Entries taken from a dataset
****************************************

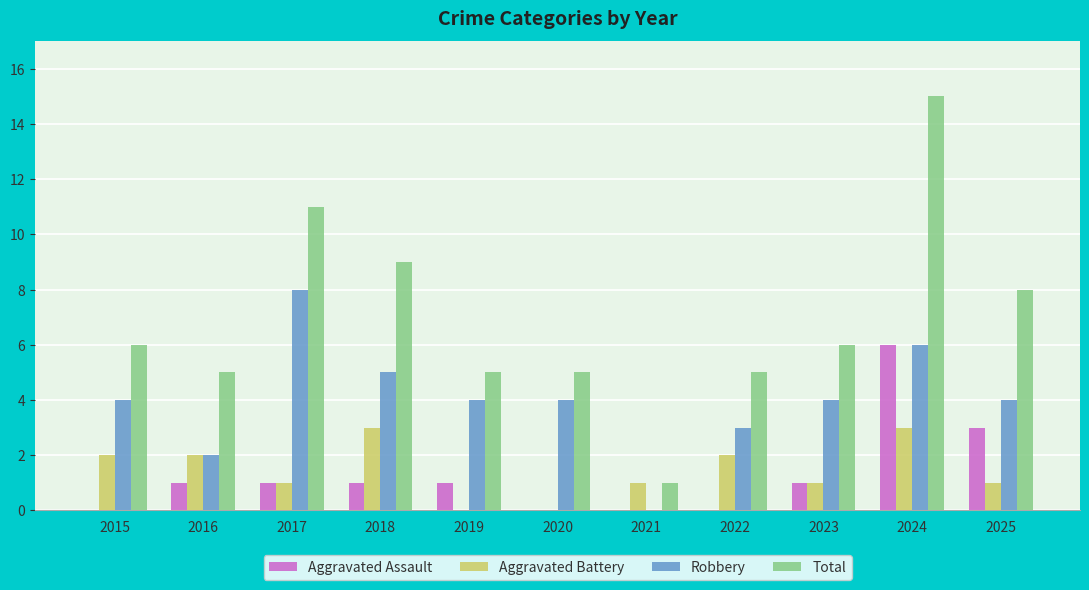

Reading left to right, extract all data points from this chart.

Aggravated Assault: 0	1	1	1	1	0	0	0	1	6	3
Aggravated Battery: 2	2	1	3	0	0	1	2	1	3	1
Robbery: 4	2	8	5	4	4	0	3	4	6	4
Total: 6	5	11	9	5	5	1	5	6	15	8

****************************************

Repeat the entries above word for word, omitting the pictures.

* Result of the task:
Reading left to right, extract all data points from this chart.

Aggravated Assault: 0	1	1	1	1	0	0	0	1	6	3
Aggravated Battery: 2	2	1	3	0	0	1	2	1	3	1
Robbery: 4	2	8	5	4	4	0	3	4	6	4
Total: 6	5	11	9	5	5	1	5	6	15	8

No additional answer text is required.